Wednesday, 14 April 2010

Returning to act.ivi.st

I took part in an interesting conference call today with some colleagues and the team from act.ivi.st, who I have mentioned before in this blog. They gave us an overview of the technology behind the websites they work on, and I have to admit that I was impressed. Although I can see the limitations of the platform it is certainly on the right track and they have ambitious plans to enhance their offer.

The way I now envisage act.ivi.st is as a hub, drawing in people from social media, to a central point where opportunities for action are provided. The range of platforms they can access is pretty much infinite, so long as it has an API (as most social networking sites do) then they can get into it and build an interface that'll link in to your hub.

The actions you provide are currently limited to online activities, many of which refer you back to the social media site you just came from. However they are looking at ways of creating interfaces to real world activity. Joining a Facebook event is one example, certainly using Facebook events to mobilise large groups is effective. I hope in time they are able to find a way to reward someone for turning up to a march, rather than rewarding them for the promise of turning up to it however, right now the technology simply isnt there.

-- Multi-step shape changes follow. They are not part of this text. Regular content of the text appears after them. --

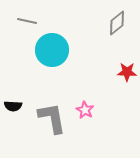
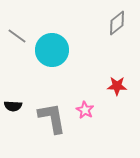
gray line: moved 10 px left, 15 px down; rotated 24 degrees clockwise
red star: moved 10 px left, 14 px down
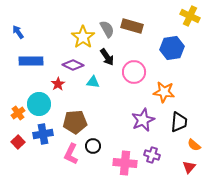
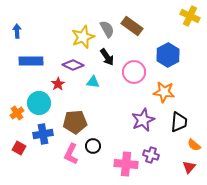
brown rectangle: rotated 20 degrees clockwise
blue arrow: moved 1 px left, 1 px up; rotated 32 degrees clockwise
yellow star: rotated 15 degrees clockwise
blue hexagon: moved 4 px left, 7 px down; rotated 20 degrees counterclockwise
cyan circle: moved 1 px up
orange cross: moved 1 px left
red square: moved 1 px right, 6 px down; rotated 16 degrees counterclockwise
purple cross: moved 1 px left
pink cross: moved 1 px right, 1 px down
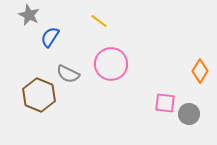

I'm not convinced that the reward system is necessarily a motivating factor at the moment. Its cute, but I think the purpose it serves is more subtle. Its a validator, if you see that 1000 people have generated 100,000 points through their activity, it is inherently justifying what you are about to do. Other people have done it, therefore it's safe and you can do it without risking ridcule. The leaderboard is one feature which I personally could do without.

As I've said before, speed kills, and act.ivi.st is well placed to be deployed quickly to match a campaign. Although it should be said that the quicker the campaign is rolled out, the more generic it'll end up looking. I would imagine that you'd want to give yourself at least a month to build the site in an ideal world, to give it a unique look and feel. The more popular act.ivi.st gets the greater the risk that you'll see dozens of identical sites pop up with slightly different names. I'm sure thats something they'll address in time, but its worth being aware of. On the other hand, it is pretty, and for the moment its extremely novel. Most people won't have seen anything like it, and this creates a baited hook for people.

There is also a substantial backend, so you are able to see what your members are doing. Members can be asked to provide contact information, which is of course useful. But they also provide biographical information, so getting a rough idea of what types of people are doing which activity is possible. I can see possibilities for rough polling being built into these sites in time.

Overall I liked what I saw. There are some good ideas here which will grow stronger in time. I got the feeling that to some extent the team at act.ivi.st are still learning what their platform can do, and I think thats a huge positive. They dont know what can't be done and they're willing to give things a try. As their client base grows I expect their services will diversify and the complexity of their package will grow in leaps and bounds. They are part of the cutting edge, doing stuff that no one else is and finding new ways to use existing tools.

I really recommend you have a look at their website and dig into what they have to offer.